You need to know whether the platform is actually working, and the right metrics aren't always obvious.

Don't measure: portal logins, number of plugins, API call volume. These are vanity metrics that tell you activity is happening but not whether value is being delivered.

Do measure:

Time to first deployment for new joiners. How long from day one until a new developer ships their first change to production? This captures onboarding friction, documentation quality, and platform usability in a single number.
Ticket volume from dev teams to ops. If the platform is working, this should drop. Measure the reduction, not the resolution time.
Time to provision common resources. How long does it take to spin up a new service, database, or environment? Compare before and after the platform.
Developer satisfaction surveys. Ask developers directly: does the platform help you? What's still painful? Some organisations track an internal NPS (Net Promoter Score) for their platform.
Deployment frequency. Are teams shipping more often? This is a signal that the platform is reducing friction in the delivery pipeline.

Platform Team OKRs

The platform team should have its own OKRs, just like any product team. These shouldn't be about how many features the platform ships - they should be tied to developer outcomes. An objective like "Reduce friction in the development lifecycle" with key results like "Cut average environment provisioning time from 3 days to under 1 hour" or "Reduce ops ticket volume from dev teams by 40%" keeps the team focused on impact, not activity. When the platform team's success is measured by how much easier they make life for stream-aligned teams, the right priorities follow naturally.

Supporting DORA Metrics

A well-built platform directly supports the four DORA metrics that measure software delivery performance: deployment frequency (how often you ship), lead time for changes (how long from commit to production), change failure rate (how often deployments cause incidents), and mean time to recovery (how fast you bounce back from failures). Self-service provisioning and golden path templates improve lead time. Automated guardrails and standardised pipelines reduce change failure rate. Built-in observability and rollback capabilities cut recovery time. The platform doesn't just make developers faster - it makes the entire delivery pipeline more reliable. Tracking DORA metrics before and after platform adoption is one of the clearest ways to demonstrate its value to leadership.

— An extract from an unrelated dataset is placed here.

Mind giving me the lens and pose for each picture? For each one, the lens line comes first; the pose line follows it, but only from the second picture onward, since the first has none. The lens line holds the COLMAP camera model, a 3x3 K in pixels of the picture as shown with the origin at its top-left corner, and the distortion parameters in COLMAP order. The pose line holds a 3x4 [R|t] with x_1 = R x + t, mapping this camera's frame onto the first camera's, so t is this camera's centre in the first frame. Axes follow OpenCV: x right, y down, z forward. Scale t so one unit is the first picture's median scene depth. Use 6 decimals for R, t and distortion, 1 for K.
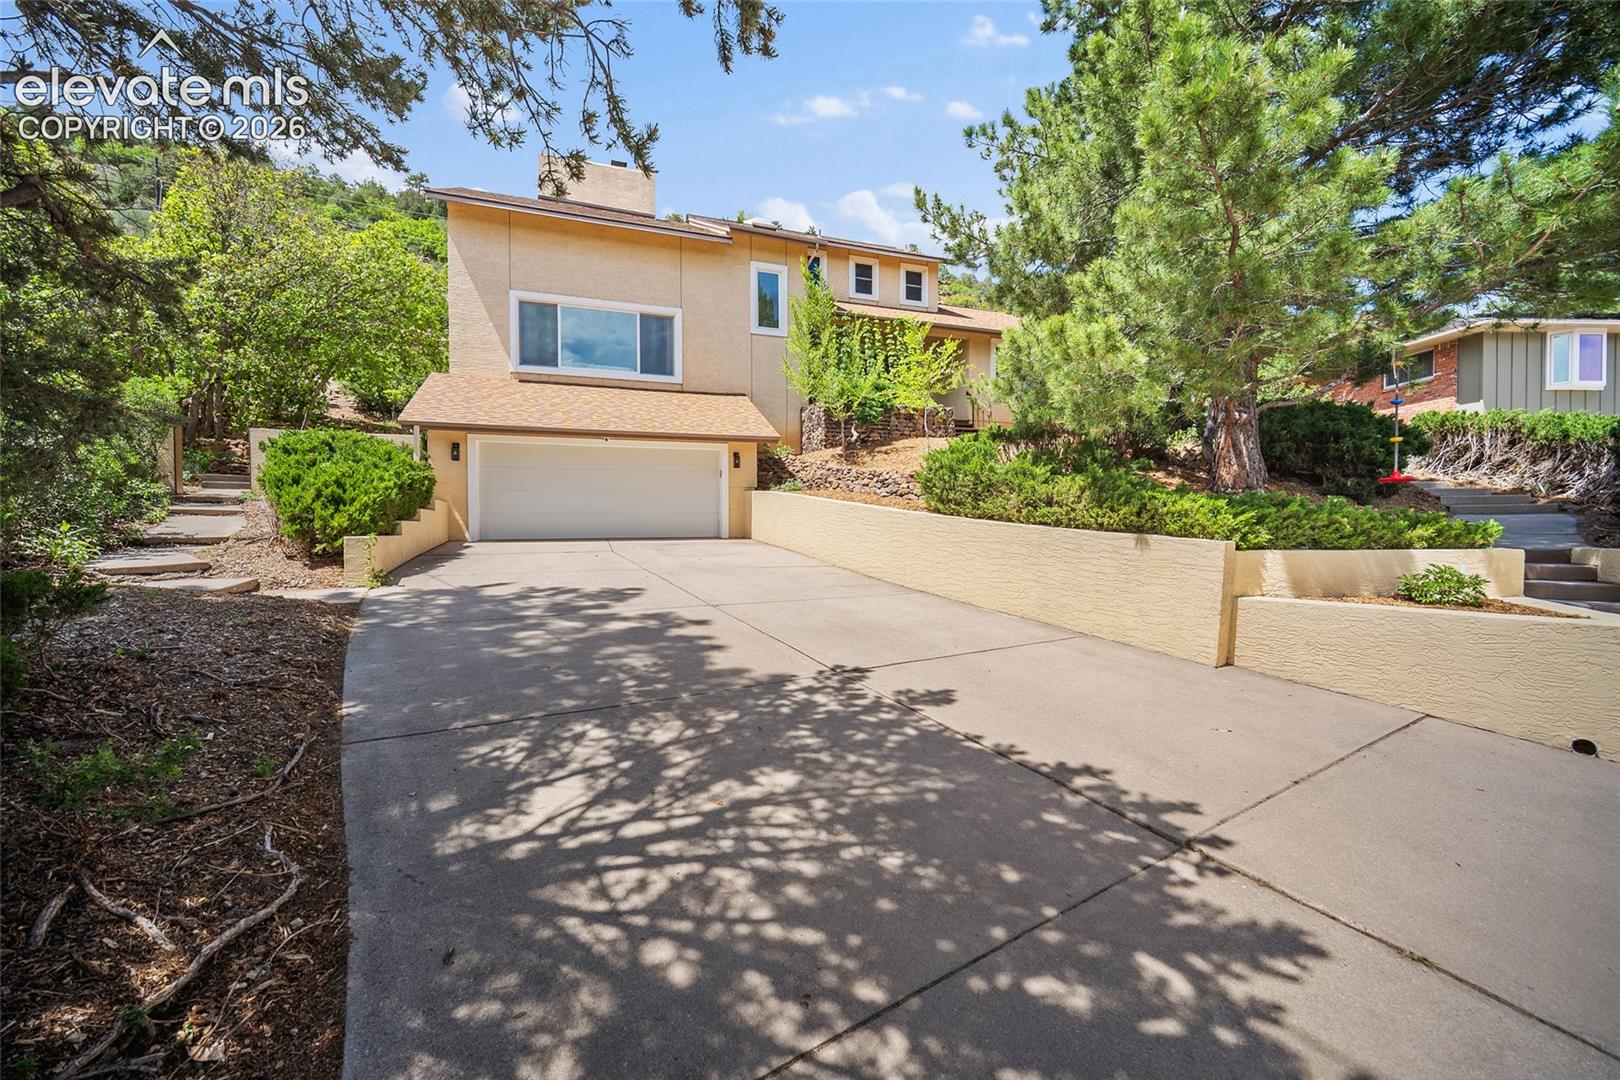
lens RADIAL K [[642.9, 0, 808.3], [0, 642.9, 537.5], [0, 0, 1]] dist [0.006547, -0.000263]
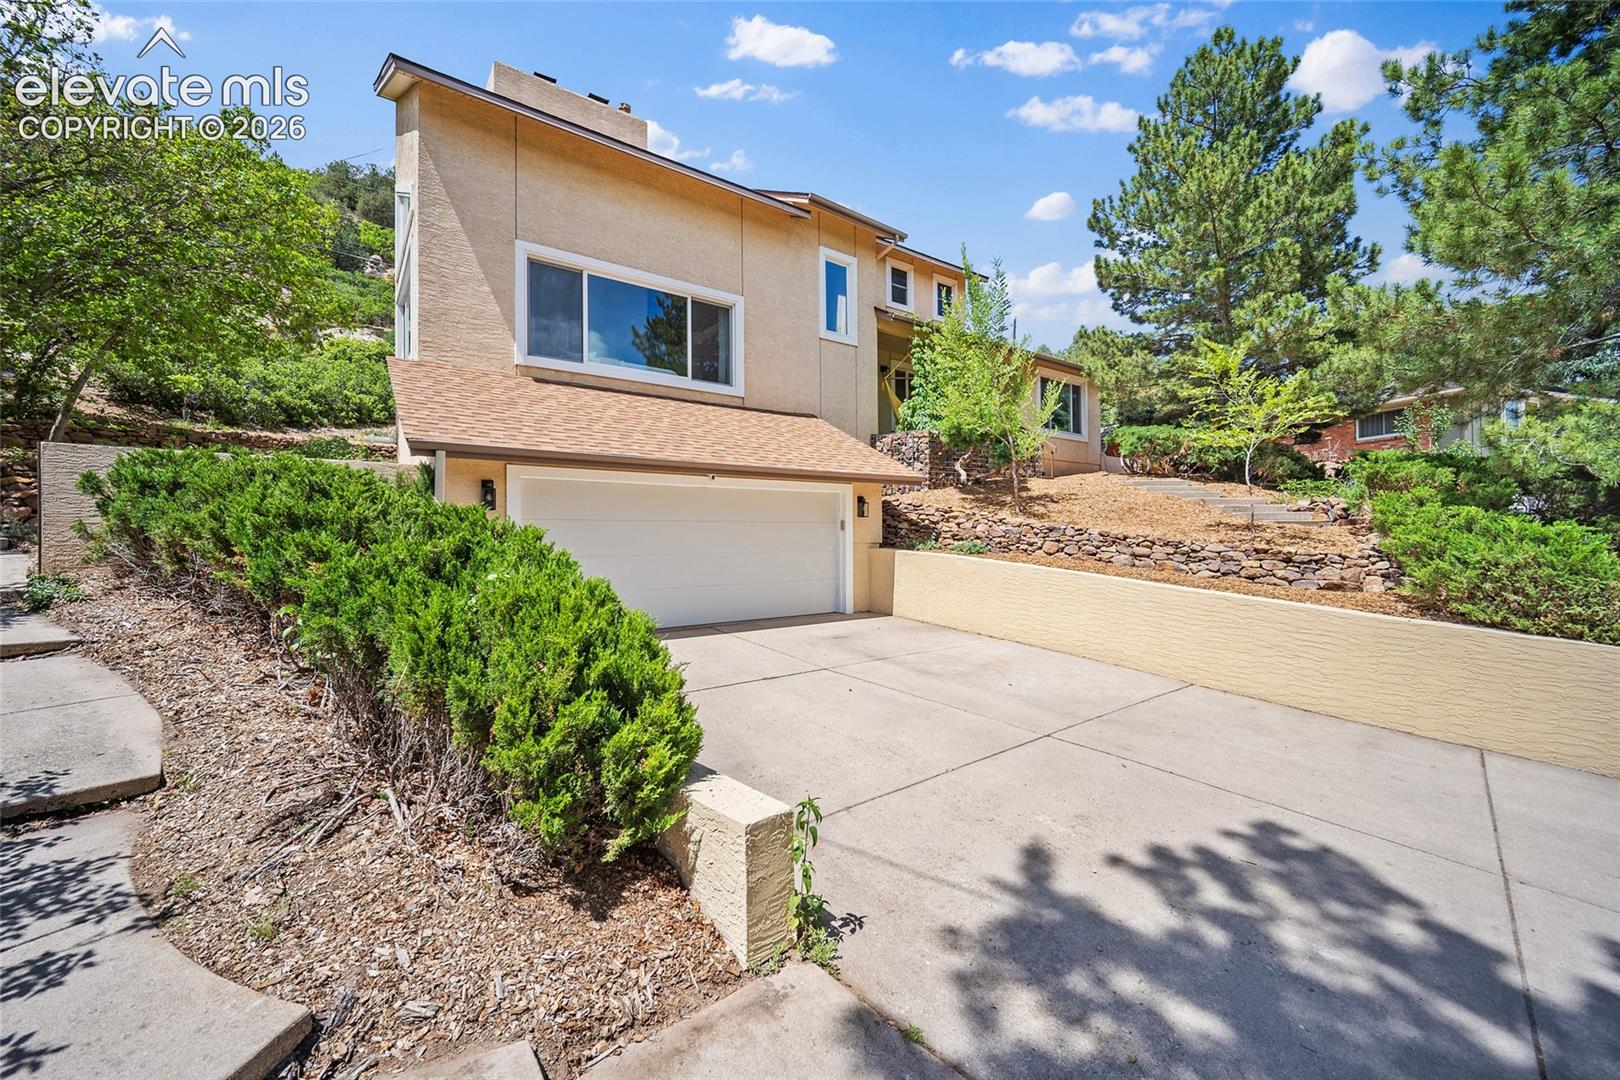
lens RADIAL K [[642.9, 0, 812.8], [0, 642.9, 532.2], [0, 0, 1]] dist [0.006547, -0.000263]
pose [[0.959718, 0.002194, 0.280956, -0.355495], [0.007317, 0.999435, -0.032799, -0.065060], [-0.280869, 0.033533, 0.959160, 0.301022]]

Zepto, an Indian delivery company, tracked onboarding time for new microservices. Before their platform: two days of manual CI/CD configuration, frequent misconfigurations, and dependency on the ops team. After: ten minutes, fully automated, zero ops involvement. That's the kind of before-and-after measurement that makes the value undeniable.

Key Takeaway

The shift to self-service platforms isn't about adopting a specific framework or building a flashy portal. It's about recognising that the traditional ops model - where developers wait for a small team to process their requests - doesn't scale, and building something better.

Start thin. Automate the one or two workflows that generate the most tickets. Build a CLI that developers can use from their terminal. Add a portal when you need discoverability and visibility. Treat the platform like a product - talk to your users, measure what matters, and iterate based on feedback, not assumptions.

And resist the urge to build everything at once. The thinnest viable platform that solves real problems today is worth infinitely more than the perfect platform that's still being designed six months from now. Ship something small, prove it works, and grow from there.

A note: I can see we are fundamentally changing the way we build and use software with the rise of agentic tools. Taking inspiration from Claude Code and the concepts built around it, I'm currently experimenting on building better interfaces for developers. Will update this blog based on the outcomes of that.